I found in my John Deere Technical Manual's 24K draw bar rating for a 450G dozer and will be slightly higher due to my loader having triple gouser tracks.
I am going to stay way above that in all the pulling hardware I use.
I ordered a 3/4 diam. Cat Choker, found a 1 1/2 - 17 Ton Crosby clevis on Ebay , and for cable I will look at 5/8 or 3/4.
I did call Westech Rigging which has a nice assortment of rigging , who recommend initially 1/2 wire rope based on the drawbar rating of 24K .
I already have an assortment of 1/2 cables I have made up I use to fell trees with a 2 ton Lug All .
I am not trusting 1/2 wire rope, even though it is has a break strength rated for the draw bar pull of my loader.
Westech suggested 6-26 swedged wire rope .
I'll order that if I do not find any used tow cables or logging cables .
An army surplus seller on Ebay list new factory crimped 1/2 cables w/44K breaking strength 50ft cables .
That leads me to another question.
If a cable snaps due to over load, and is the only link that breaks carrying no hardware, in other words the cable breaks in the middle of a cable, where does the energy go?
Is it like a Tow strap and drops? Or does it fly back in both directions? I can see the danger if the choker breaks while a clevis is attached to a cable, the potential for the clevis to go flying towards attaching point.
But the weak link I am proposing , is to use the 1/2 miltary cable as an extension cable. The energy released would be in the cable itself.
Thank you
John (not John Henry LOL)
 
swedged is too expensive for what your up too.

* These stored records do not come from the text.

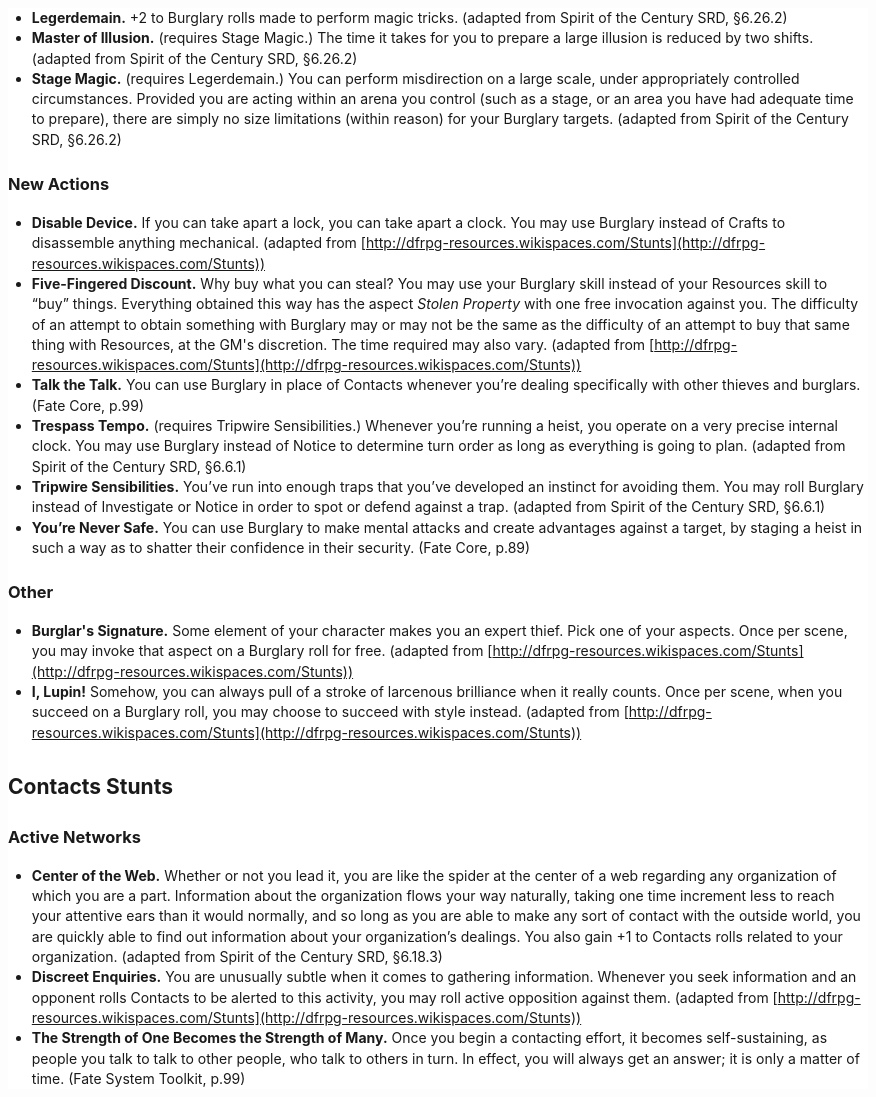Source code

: - **Legerdemain.** +2 to Burglary rolls made to perform magic tricks. (adapted from Spirit of the Century SRD, §6.26.2)
- **Master of Illusion.** (requires Stage Magic.) The time it takes for you to prepare a large illusion is reduced by two shifts. (adapted from Spirit of the Century SRD, §6.26.2)
- **Stage Magic.** (requires Legerdemain.) You can perform misdirection on a large scale, under appropriately controlled circumstances. Provided you are acting within an arena you control (such as a stage, or an area you have had adequate time to prepare), there are simply no size limitations (within reason) for your Burglary targets. (adapted from Spirit of the Century SRD, §6.26.2)

### New Actions

- **Disable Device.** If you can take apart a lock, you can take apart a clock. You may use Burglary instead of Crafts to disassemble anything mechanical. (adapted from [http://dfrpg-resources.wikispaces.com/Stunts](http://dfrpg-resources.wikispaces.com/Stunts))
- **Five-Fingered Discount.** Why buy what you can steal? You may use your Burglary skill instead of your Resources skill to “buy” things. Everything obtained this way has the aspect _Stolen Property_ with one free invocation against you. The difficulty of an attempt to obtain something with Burglary may or may not be the same as the difficulty of an attempt to buy that same thing with Resources, at the GM's discretion. The time required may also vary. (adapted from [http://dfrpg-resources.wikispaces.com/Stunts](http://dfrpg-resources.wikispaces.com/Stunts))
- **Talk the Talk.** You can use Burglary in place of Contacts whenever you’re dealing specifically with other thieves and burglars. (Fate Core, p.99)
- **Trespass Tempo.** (requires Tripwire Sensibilities.) Whenever you’re running a heist, you operate on a very precise internal clock. You may use Burglary instead of Notice to determine turn order as long as everything is going to plan. (adapted from Spirit of the Century SRD, §6.6.1)
- **Tripwire Sensibilities.** You’ve run into enough traps that you’ve developed an instinct for avoiding them. You may roll Burglary instead of Investigate or Notice in order to spot or defend against a trap. (adapted from Spirit of the Century SRD, §6.6.1)
- **You’re Never Safe.** You can use Burglary to make mental attacks and create advantages against a target, by staging a heist in such a way as to shatter their confidence in their security. (Fate Core, p.89)

### Other

- **Burglar's Signature.** Some element of your character makes you an expert thief. Pick one of your aspects. Once per scene, you may invoke that aspect on a Burglary roll for free. (adapted from [http://dfrpg-resources.wikispaces.com/Stunts](http://dfrpg-resources.wikispaces.com/Stunts))
- **I, Lupin!** Somehow, you can always pull of a stroke of larcenous brilliance when it really counts. Once per scene, when you succeed on a Burglary roll, you may choose to succeed with style instead. (adapted from [http://dfrpg-resources.wikispaces.com/Stunts](http://dfrpg-resources.wikispaces.com/Stunts))

## Contacts Stunts

### Active Networks

- **Center of the Web.** Whether or not you lead it, you are like the spider at the center of a web regarding any organization of which you are a part. Information about the organization flows your way naturally, taking one time increment less to reach your attentive ears than it would normally, and so long as you are able to make any sort of contact with the outside world, you are quickly able to find out information about your organization’s dealings. You also gain +1 to Contacts rolls related to your organization. (adapted from Spirit of the Century SRD, §6.18.3)
- **Discreet Enquiries.** You are unusually subtle when it comes to gathering information. Whenever you seek information and an opponent rolls Contacts to be alerted to this activity, you may roll active opposition against them. (adapted from [http://dfrpg-resources.wikispaces.com/Stunts](http://dfrpg-resources.wikispaces.com/Stunts))
- **The Strength of One Becomes the Strength of Many.** Once you begin a contacting effort, it becomes self-sustaining, as people you talk to talk to other people, who talk to others in turn. In effect, you will always get an answer; it is only a matter of time. (Fate System Toolkit, p.99)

cable can rebound, but its energy is largely in the load and anchor point, as it stretches only a fraction of what fiber rope will. that said both are dangerous.

tow straps can and will do as much or more damage, because they are a giant rubber band.

a lot of folks will disagree with me on this, because they heard it from someone that heard it from someone etc, but look.up the coefficient stretch ratings of similar rated lines, then look up max breaking strength, the difference is huge, couple that with I break cable often, and rope often, broken ropes are far more frightening
 
I’ve seen cables break in spectacular fashion. They’ll generally rebound in the same plane as the direction of pull. The same can be said for ropes, chains and straps. The best practice is staying out of the way.and not occupying space between the load and the equipment.